- Directed by: Michael Matteo Rossi
- Written by: Michael Matteo Rossi
- Produced by: Jane Badler; Katrina Nelson; Michael Matteo Rossi; Rob Niter;
- Starring: Damien Puckler
- Cinematography: Jason Weary
- Edited by: Gehrig Burnett Jr.
- Music by: Salil Bhayani
- Release date: May 14, 2019;
- Country: United States
- Language: English

= Chase (2019 film) =

Chase is a 2019 American action thriller film directed and written by Michael Matteo Rossi.
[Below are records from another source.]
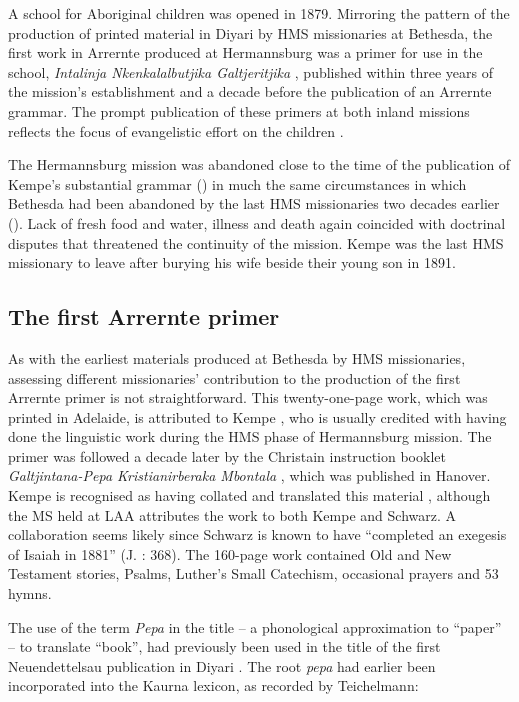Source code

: A school for Aboriginal children was opened in 1879. Mirroring the pattern of the production of printed material in Diyari by HMS missionaries at Bethesda, the first work in Arrernte produced at Hermannsburg was a primer for use in the school, \textit{Intalinja Nkenkalalbutjika Galtjeritjika} \citep{kempe_intalinja_1880}, published within three years of the mission’s establishment and a decade before the publication of an Arrernte grammar. The prompt publication of these primers at both inland missions reflects the focus of evangelistic effort on the children \citep[55]{harms_traume_2003}.

The Hermannsburg mission was abandoned close to the time of the publication of Kempe’s substantial grammar (\citeyear{kempe_grammar_1891}) in much the same circumstances in which Bethesda had been abandoned by the last HMS missionaries two decades earlier (). Lack of fresh food and water, illness and death again coincided with doctrinal disputes that threatened the continuity of the mission. Kempe was the last HMS missionary to leave after burying his wife beside their young son in 1891.

\subsection{The first Arrernte primer}
\label{sec:key:9.1.1}
\largerpage
As with the earliest materials produced at Bethesda by HMS missionaries, assessing different missionaries' contribution to the production of the first Arrernte primer is not straightforward. This twenty-one-page work, which was printed in Adelaide, is attributed to Kempe \citep[103]{graetz_open_1988}, who is usually credited with having done the linguistic work during the HMS phase of Hermannsburg mission. The primer was followed a decade later by the Christain instruction booklet \textit{Galtjintana-Pepa Kristianirberaka Mbontala} \citep{kempe_galtjintana-pepa_1891}, which was published in Hanover. Kempe is recognised as having collated and translated this material \citep[103]{graetz_open_1988}, although the MS held at LAA attributes the work to both Kempe and Schwarz. A collaboration seems likely since Schwarz is known to have “completed an exegesis of Isaiah in 1881” (J. \citealt{strehlow_tale_2011}: 368). The 160-page work contained Old and New Testament stories, Psalms, Luther’s Small Catechism, occasional prayers and 53 hymns.

The use of the term \textit{Pepa} in the title – a phonological approximation to “paper” – to translate “book'', had previously been used in the title of the first Neuendettelsau publication in Diyari \citep{flierl_christianieli_1880}. The root \textit{pepa} had earlier been incorporated into the Kaurna lexicon, as recorded by Teichelmann:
The film stars Damien Puckler, Aries Spears, Richard Riehle, Oghenekaro Itene, Jessica Morris, Simeon Panda, Rob Niter and Skye Townsend.

== Plot ==
Chase, a muscular hitman, must prove his loyalty to his mentor and best friend, while his girlfriend wants to leave the business behind them.

== Cast ==
- Damien Puckler as Chase
- Aries Spears as 	Miles
- Richard Riehle as Turley
- Oghenekaro Itene as Jayla
- Jessica Morris as Blair
- Skye Townsend as Lola
- Rachel Alig as Megan
- Devanny Pinn as Jessie
- Harry Hains as Burke
- Rob Niter as Nathan
- Simeon Panda as Caleb
- Felix Martinsson as Young Chase
- Paul Dike as Sergey
- Joaquin Garay III as Hector
- Amor Sanchez as Nurse Lopez
- Victor Boneva as Edson

== Awards ==
Chase won the Best Action Film Award at the Hollywood Reel Independent Film Festival.